Set down the data again in full, keeping every line exactly as it is.

━━ ENTRIES PROVIDED ━━

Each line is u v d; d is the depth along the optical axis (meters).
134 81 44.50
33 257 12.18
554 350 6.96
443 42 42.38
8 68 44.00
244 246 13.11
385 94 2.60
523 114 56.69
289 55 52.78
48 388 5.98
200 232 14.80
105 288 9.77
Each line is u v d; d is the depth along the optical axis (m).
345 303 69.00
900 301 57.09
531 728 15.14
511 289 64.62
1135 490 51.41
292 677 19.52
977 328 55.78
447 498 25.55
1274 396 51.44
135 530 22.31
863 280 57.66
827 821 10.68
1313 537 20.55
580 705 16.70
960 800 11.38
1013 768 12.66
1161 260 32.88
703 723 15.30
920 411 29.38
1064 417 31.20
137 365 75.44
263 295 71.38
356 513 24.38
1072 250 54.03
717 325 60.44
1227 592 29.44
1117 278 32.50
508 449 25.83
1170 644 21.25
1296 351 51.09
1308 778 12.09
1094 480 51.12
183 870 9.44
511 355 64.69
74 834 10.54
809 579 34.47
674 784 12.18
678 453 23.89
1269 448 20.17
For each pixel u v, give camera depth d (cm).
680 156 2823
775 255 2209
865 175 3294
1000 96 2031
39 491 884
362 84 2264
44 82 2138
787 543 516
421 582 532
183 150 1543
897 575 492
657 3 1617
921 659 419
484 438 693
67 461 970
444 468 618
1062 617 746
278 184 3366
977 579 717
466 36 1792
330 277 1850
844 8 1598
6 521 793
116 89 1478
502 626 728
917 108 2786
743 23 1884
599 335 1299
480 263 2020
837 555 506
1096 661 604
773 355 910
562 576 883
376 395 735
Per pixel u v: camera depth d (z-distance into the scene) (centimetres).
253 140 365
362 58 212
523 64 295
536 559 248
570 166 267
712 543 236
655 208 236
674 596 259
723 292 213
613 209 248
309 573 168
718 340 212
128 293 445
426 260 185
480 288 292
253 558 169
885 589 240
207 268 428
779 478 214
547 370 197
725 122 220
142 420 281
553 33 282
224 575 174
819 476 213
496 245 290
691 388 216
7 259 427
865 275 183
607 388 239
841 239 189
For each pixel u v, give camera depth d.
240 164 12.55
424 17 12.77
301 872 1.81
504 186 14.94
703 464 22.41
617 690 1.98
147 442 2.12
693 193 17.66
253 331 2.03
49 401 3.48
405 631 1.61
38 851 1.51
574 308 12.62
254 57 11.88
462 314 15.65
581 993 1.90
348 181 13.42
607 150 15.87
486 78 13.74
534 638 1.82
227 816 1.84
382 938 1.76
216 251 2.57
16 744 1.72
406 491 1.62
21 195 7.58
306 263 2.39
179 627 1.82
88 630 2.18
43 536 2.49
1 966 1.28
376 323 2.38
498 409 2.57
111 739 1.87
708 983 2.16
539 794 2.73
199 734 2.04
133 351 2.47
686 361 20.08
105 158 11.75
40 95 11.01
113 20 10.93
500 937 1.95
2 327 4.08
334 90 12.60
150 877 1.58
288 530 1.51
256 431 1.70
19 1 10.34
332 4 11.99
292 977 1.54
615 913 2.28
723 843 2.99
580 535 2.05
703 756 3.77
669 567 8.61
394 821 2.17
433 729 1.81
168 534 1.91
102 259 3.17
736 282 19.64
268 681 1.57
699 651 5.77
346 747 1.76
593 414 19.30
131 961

━━━

REPLY:
Each line is u v d; d is the depth along the optical axis (meters).
134 81 44.50
33 257 12.18
554 350 6.96
443 42 42.38
8 68 44.00
244 246 13.11
385 94 2.60
523 114 56.69
289 55 52.78
48 388 5.98
200 232 14.80
105 288 9.77
Each line is u v d; d is the depth along the optical axis (m).
345 303 69.00
900 301 57.09
531 728 15.14
511 289 64.62
1135 490 51.41
292 677 19.52
977 328 55.78
447 498 25.55
1274 396 51.44
135 530 22.31
863 280 57.66
827 821 10.68
1313 537 20.55
580 705 16.70
960 800 11.38
1013 768 12.66
1161 260 32.88
703 723 15.30
920 411 29.38
1064 417 31.20
137 365 75.44
263 295 71.38
356 513 24.38
1072 250 54.03
717 325 60.44
1227 592 29.44
1117 278 32.50
508 449 25.83
1170 644 21.25
1296 351 51.09
1308 778 12.09
1094 480 51.12
183 870 9.44
511 355 64.69
74 834 10.54
809 579 34.47
674 784 12.18
678 453 23.89
1269 448 20.17
For each pixel u v, give camera depth d (cm).
680 156 2823
775 255 2209
865 175 3294
1000 96 2031
39 491 884
362 84 2264
44 82 2138
787 543 516
421 582 532
183 150 1543
897 575 492
657 3 1617
921 659 419
484 438 693
67 461 970
444 468 618
1062 617 746
278 184 3366
977 579 717
466 36 1792
330 277 1850
844 8 1598
6 521 793
116 89 1478
502 626 728
917 108 2786
743 23 1884
599 335 1299
480 263 2020
837 555 506
1096 661 604
773 355 910
562 576 883
376 395 735
Per pixel u v: camera depth d (z-distance into the scene) (centimetres).
253 140 365
362 58 212
523 64 295
536 559 248
570 166 267
712 543 236
655 208 236
674 596 259
723 292 213
613 209 248
309 573 168
718 340 212
128 293 445
426 260 185
480 288 292
253 558 169
885 589 240
207 268 428
779 478 214
547 370 197
725 122 220
142 420 281
553 33 282
224 575 174
819 476 213
496 245 290
691 388 216
7 259 427
865 275 183
607 388 239
841 239 189
For each pixel u v, give camera depth d.
240 164 12.55
424 17 12.77
301 872 1.81
504 186 14.94
703 464 22.41
617 690 1.98
147 442 2.12
693 193 17.66
253 331 2.03
49 401 3.48
405 631 1.61
38 851 1.51
574 308 12.62
254 57 11.88
462 314 15.65
581 993 1.90
348 181 13.42
607 150 15.87
486 78 13.74
534 638 1.82
227 816 1.84
382 938 1.76
216 251 2.57
16 744 1.72
406 491 1.62
21 195 7.58
306 263 2.39
179 627 1.82
88 630 2.18
43 536 2.49
1 966 1.28
376 323 2.38
498 409 2.57
111 739 1.87
708 983 2.16
539 794 2.73
199 734 2.04
133 351 2.47
686 361 20.08
105 158 11.75
40 95 11.01
113 20 10.93
500 937 1.95
2 327 4.08
334 90 12.60
150 877 1.58
288 530 1.51
256 431 1.70
19 1 10.34
332 4 11.99
292 977 1.54
615 913 2.28
723 843 2.99
580 535 2.05
703 756 3.77
669 567 8.61
394 821 2.17
433 729 1.81
168 534 1.91
102 259 3.17
736 282 19.64
268 681 1.57
699 651 5.77
346 747 1.76
593 414 19.30
131 961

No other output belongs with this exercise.